Ein demokratisches Internet der Zukunft könne kein allein amerikanisches Projekt sein, unterstrich auch Tim Wu, Special Assistant des US-Präsidenten für Technologie und Wettbewerbspolitik. Wu stellte in einer Runde die von der US-Administration geplante Allianz vor.

Weil der Traum der 90er vom Demokratiemotor Internet geplatzt sei und der Trend zu Überwachung und Zensur sich in den letzten Jahren immer weiter verstärkt habe, müssten die demokratischen Regierungen dringend zusammenkommen, warb Wu. Sie sollen sich im Rahmen der Initiative auf Grundprinzipien einigen, "was Staaten im Internet tun sollen und was nicht".

Wu selbst stellte vier "Dos" und vier "Don'ts" vor. An erster Stelle stehe die Achtung der Menschenrechte. Außerdem gelte es, den Zugang zum Internet für alle zu schaffen und Gewalt im Netz und gefährliche Inhalte zu unterbinden – ohne dabei die Meinungsfreiheit zu gefährden. Auf der anderen Seite sei das Blocken des Zugangs zum Netz und zu Inhalten im Netz abzulehnen.

Der Missbrauch von Algorithmen zu Überwachung und sozialer Kontrolle muss laut Wu unterbleiben, ebenso wie die Manipulation von Wahlen und die Unterminierung der Multi-Stakeholder Selbstverwaltung von Namen, Nummern und Protokollen.

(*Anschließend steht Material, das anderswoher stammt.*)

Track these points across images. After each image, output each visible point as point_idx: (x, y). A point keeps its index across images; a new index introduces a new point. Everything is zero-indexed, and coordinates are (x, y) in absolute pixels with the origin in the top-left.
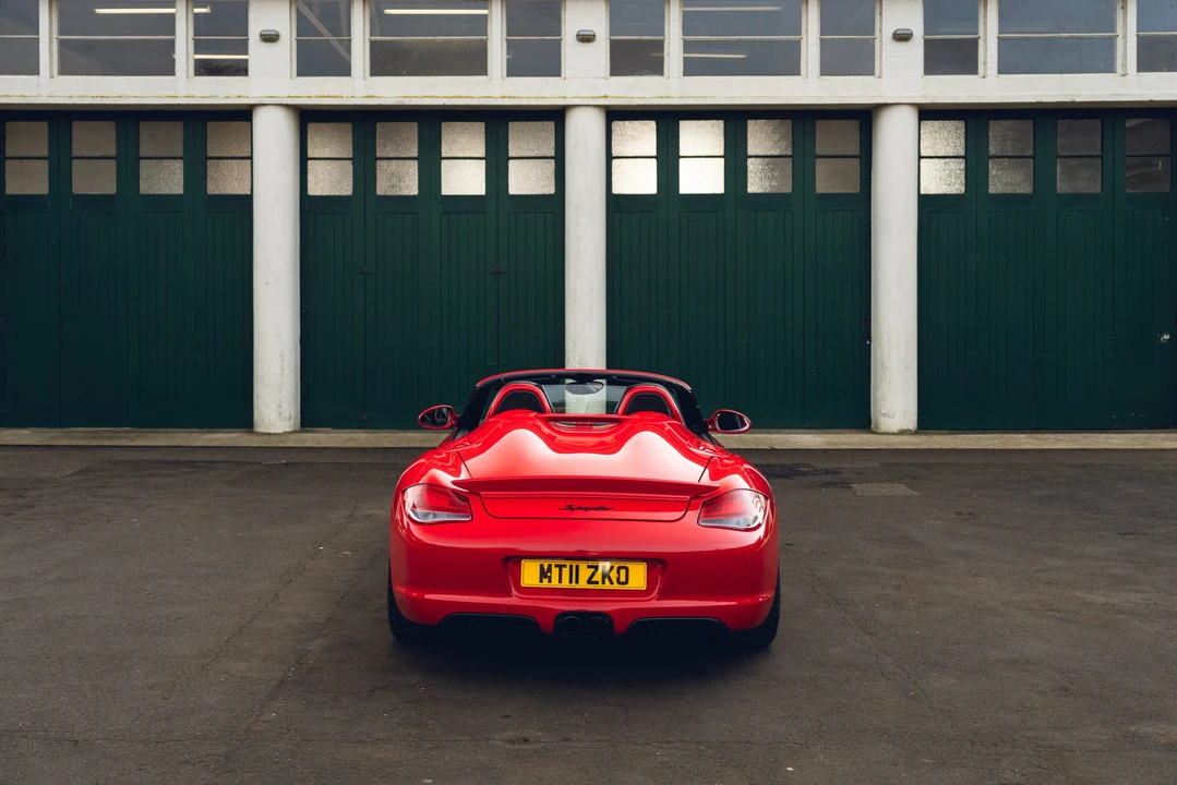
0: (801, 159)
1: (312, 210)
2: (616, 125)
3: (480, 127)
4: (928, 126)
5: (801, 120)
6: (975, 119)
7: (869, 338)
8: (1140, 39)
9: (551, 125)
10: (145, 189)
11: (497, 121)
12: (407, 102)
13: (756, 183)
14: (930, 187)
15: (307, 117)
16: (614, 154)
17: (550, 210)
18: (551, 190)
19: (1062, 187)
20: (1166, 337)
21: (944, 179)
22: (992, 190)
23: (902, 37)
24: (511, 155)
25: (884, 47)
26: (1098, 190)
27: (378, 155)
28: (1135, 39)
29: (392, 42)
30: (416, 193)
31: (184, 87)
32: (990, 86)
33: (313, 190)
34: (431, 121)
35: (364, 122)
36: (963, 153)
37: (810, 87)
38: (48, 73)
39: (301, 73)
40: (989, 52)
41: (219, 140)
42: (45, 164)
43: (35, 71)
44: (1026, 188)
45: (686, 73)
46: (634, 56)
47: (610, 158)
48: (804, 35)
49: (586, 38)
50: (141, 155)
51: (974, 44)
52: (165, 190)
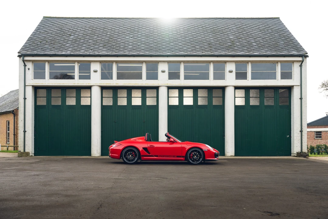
0: (210, 98)
1: (104, 108)
2: (169, 90)
3: (140, 90)
4: (236, 90)
5: (210, 89)
6: (247, 89)
7: (224, 136)
8: (281, 72)
9: (156, 90)
10: (67, 104)
11: (144, 89)
12: (125, 85)
13: (200, 103)
14: (238, 103)
15: (103, 88)
16: (169, 96)
17: (155, 108)
18: (156, 104)
19: (266, 104)
20: (288, 136)
21: (240, 102)
22: (251, 104)
23: (231, 72)
24: (147, 96)
25: (227, 74)
26: (273, 104)
27: (118, 96)
28: (280, 72)
29: (121, 72)
30: (126, 105)
31: (77, 82)
32: (249, 82)
33: (104, 104)
34: (129, 89)
35: (115, 89)
36: (244, 96)
37: (211, 82)
38: (47, 79)
39: (102, 79)
40: (249, 75)
41: (84, 93)
42: (45, 98)
43: (44, 78)
44: (258, 104)
45: (185, 79)
46: (173, 75)
47: (168, 97)
48: (210, 71)
49: (163, 72)
50: (67, 96)
51: (246, 73)
52: (72, 104)
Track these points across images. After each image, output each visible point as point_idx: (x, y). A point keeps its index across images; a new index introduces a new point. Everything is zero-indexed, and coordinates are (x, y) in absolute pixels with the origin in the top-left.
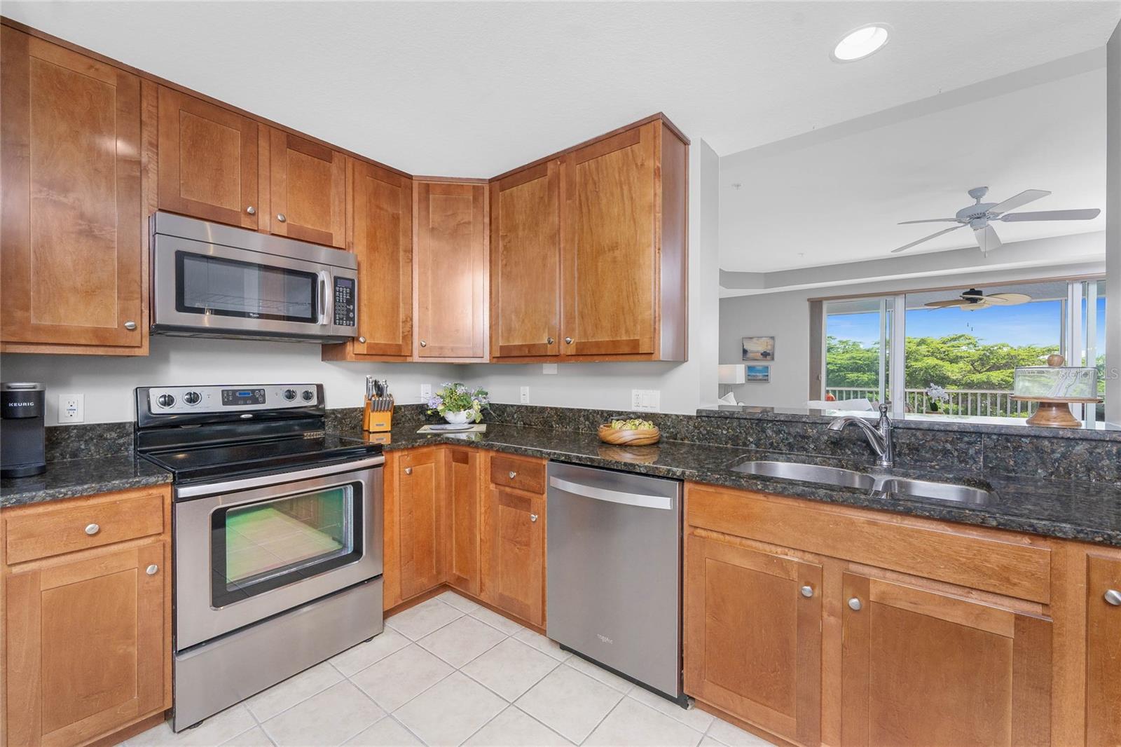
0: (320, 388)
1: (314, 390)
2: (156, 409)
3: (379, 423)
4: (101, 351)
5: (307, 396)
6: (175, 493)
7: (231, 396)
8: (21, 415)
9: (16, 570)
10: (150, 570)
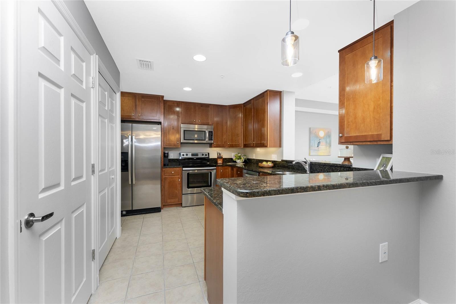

Bereits im Vorfeld der Ankündigung der neuen Allianz für die Zukunft des Internets gab es Stimmen, die davor warnten, den vielen bereits bestehenden Foren zum Thema Netz Governance noch ein weiteres hinzuzufügen. Zur gestrigen Diskussionsrunde hatten die US-Organisatoren daher auch die Vorsitzende des Programm-Komitees des Internet Governance Forum (IGF) der Vereinten Nationen, Anriette Esterhuysen, und die aktuelle Vorsitzende der Freedom Online Coalition (FOC), Nina Vaskunlathi, Staatssekretärin im finnischen Außenministerium, geladen.

Das IGF, das sich aktuell in einer harten Reformdiskussion befindet, tagt ausgerechnet diese Woche, parallel zum Demokratiegipfel im polnischen Katowice. Die FOC, eine Initiative von inzwischen 34 Staaten für ein demokratisches Internet, feierte in der vergangenen Woche ihr zehnjähriges Bestehen. Vaskunlathi unterstrich den Dialog mit afrikanischen Staaten als einen der wichtigen Pläne der FOC unter finnischer Präsidentschaft. Für Finnland nahm sie eine große Resilienz gegen Desinformationskampagnen und Fake News in Anspruch, nicht zuletzt auf Grund digitaler Bildung für alle.

Esterhuysen stellte die globale Natur des IGF heraus und nahm das Internet in Schutz. Das Internet sei nach wie vor ein Motor für die Demokratie, "warum sollten sonst Regierungen das Netz abschalten, wenn es etwa um Wahlen geht", so Esterhuysen. Der Missbrauch durch Firmen und autoritäre Regierungen sei kein Problem des Internets, sondern der entsprechenden Firmen beziehungsweise der autoritären Regierungen.

Die gebürtige Südafrikanerin mahnte zur Vorsicht vor Überreaktionen bei der Regulierung des Internets und warb für das IGF als Treffen von Globalem Norden und Süden. "Ich hoffe, sie alle beim IGF begrüßen zu können, und die Diskussion über Prinzipien dort zu führen", so Esterhuysen.

Wai Min Kwok, Senior Governance and Public Information Officer des UN-Departments of Economic and Social Affairs (UN DESA), nannte das IGF gegenüber heise online als "einzigartig in seiner Inklusivität" und gemessen an der beständig wachsenden Zahl an Teilnehmern ein Erfolgsmodell. Für die 16. Ausgabe in Katowice haben sich 9600 Teilnehmer registriert, 7300 davon online.

Während US-Vertreter Wu versicherte, dass man bestehende Foren besuchen werde, etwa am Donnerstag das laufende IGF in Katowice, gab sich die Moderatorin des Forums und langjährige Aktivistin, Rebecca McKinnon, streitlustig. Schon während des Demokratiegipfels gebe es diejenigen, die die teilnehmenden Staaten benchmarken, um zu überprüfen, wo diese selbst bei der Einhaltung der verkündeten hehren Ziele stünden.

Vielleicht, so McKinnon, müsse die neue Allianz eher eine Art Selbsthilfegruppe sein, im Stil der Anonymen Alkoholiker, bei der gerade auch westliche Staaten Fehler und nicht gehaltene Versprechen einräumten und sich dabei unterstützen, besser zu werden bei der Umsetzung ihrer Prinzipien.

Das IGF und der Washingtoner Demokratiegipfel dauern noch bis morgen und können online live verfolgt werden.